To carry on with our analysis, we write

$$\begin{aligned} \partial {\mathcal {Q}}=\Gamma _1\cup \Gamma _2\cup \Gamma _3\cup \Gamma _4, \end{aligned}$$

with \(\Gamma _1=[0,1]\times \{0\}\), \(\Gamma _2=\{1\}\times [0,1]\), \(\Gamma _3=[0,1]\times \{1\}\) and \(\Gamma _4=\{0\}\times [0,1]\), and we start imposing additional conditions on \(\chi \). First, we assume that the support of \(\chi \) intersects only one side of \({\mathcal {Q}}\), say \(\Gamma _1\), and that we have, on \(\Gamma _1\),

$$\begin{aligned} \chi (x,0)=(0,-f(x)), \end{aligned}$$

with f a non-negative smooth function supported in (0, 1), symmetric with respect to the midpoint \(x=1/2\). Using these hypotheses, and the explicit formulas for \(u_1\) and \(u_2\), we find

$$\begin{aligned} M=2\pi ^2\left( \begin{array}{cc} -\int _0^1\cos (2\pi x)f(x)\,dx&{}0\\ 0&{}-\int _0^1f(x)\,dx \end{array} \right) . \end{aligned}$$

If we make the additional assumption that f is not identically 0 and is supported in \((0,1/4)\cup (3/4,1)\), we find

$$\begin{aligned} M=\left( \begin{array}{cc} -\alpha _1&{}0\\ 0&{}-\alpha _2 \end{array} \right) , \end{aligned}$$
(5.2)

with \(\alpha _2>\alpha _1>0\). Up to relabeling the functions \(t\mapsto \mu _1(t),\ t \mapsto \mu _2(t)\), we can assume that \(\mu _1'(0)=-\alpha _1\) and \(\mu _2'(0)=-\alpha _2\).

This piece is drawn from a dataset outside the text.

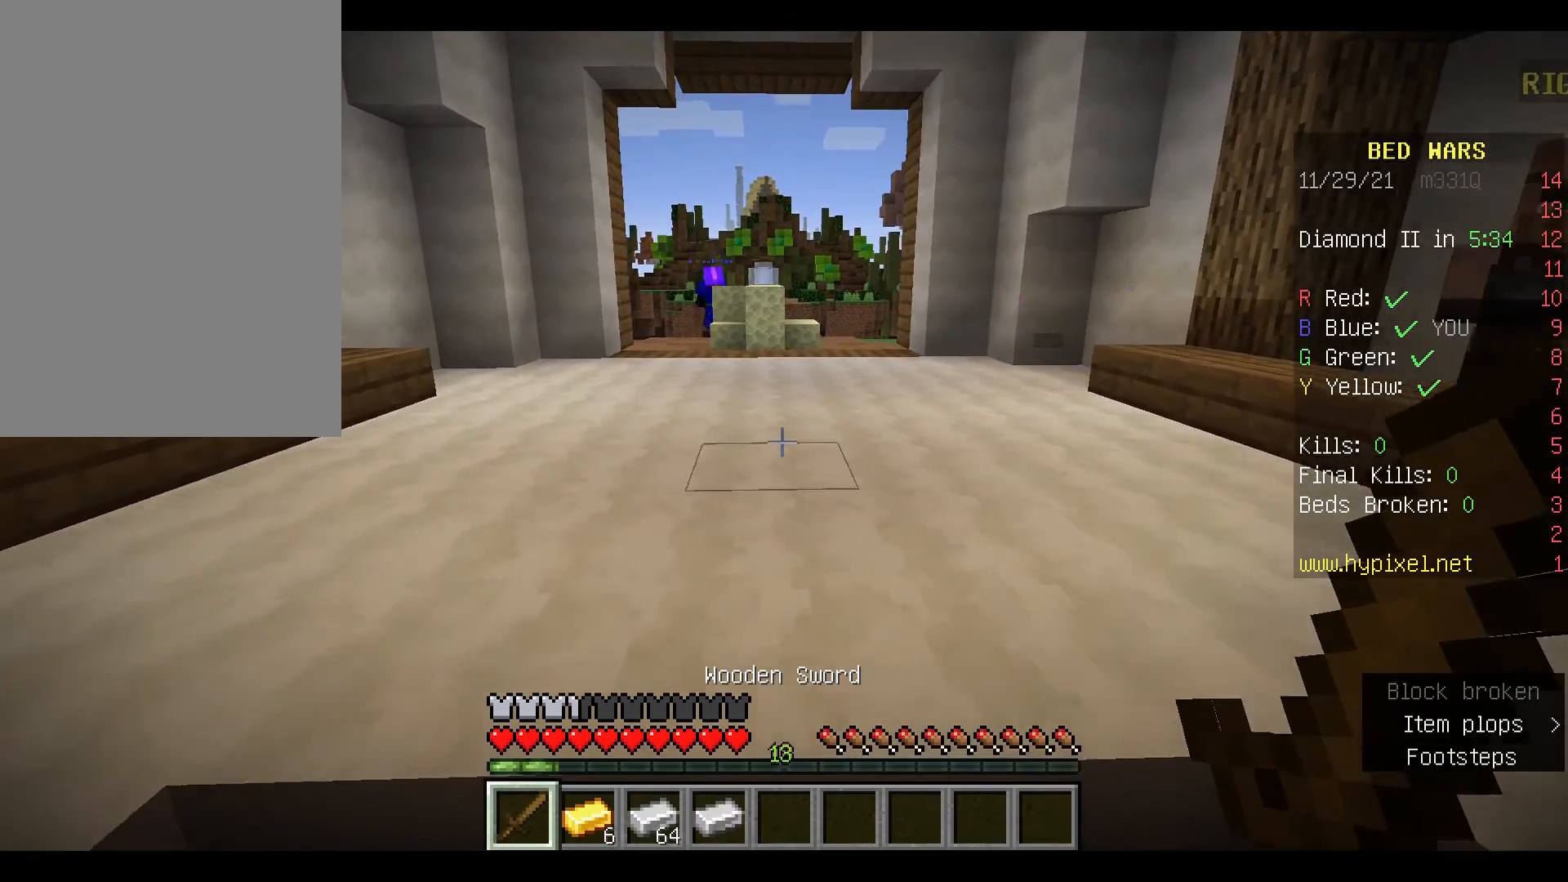
{"keys": ["d"], "mouse": [], "events": [[33, "d", "down"], [100, "a", "up"], [233, "d", "up"], [267, "a", "down"], [400, "d", "down"], [467, "a", "up"]]}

Under the previous hypotheses on \(\chi \), the above computations imply that the function \(t\mapsto F(t)\) has a left derivative at 0, given by

$$\begin{aligned} F'_-(0)=\mu _1'(0)L(0)^2+2\mu _1(0)L'(0)L(0)=-16\alpha _1<0. \end{aligned}$$

Thus, we have \(F(t)>F(0)=16\pi ^2\) for t negative and close enough to 0. Since the vector field \(\chi \), by construction, points outwards of \({\mathcal {Q}}\), the corresponding deformation pushes the side \(\Gamma _1\) inwards, making the domain \(\Omega _t\) slightly non-convex.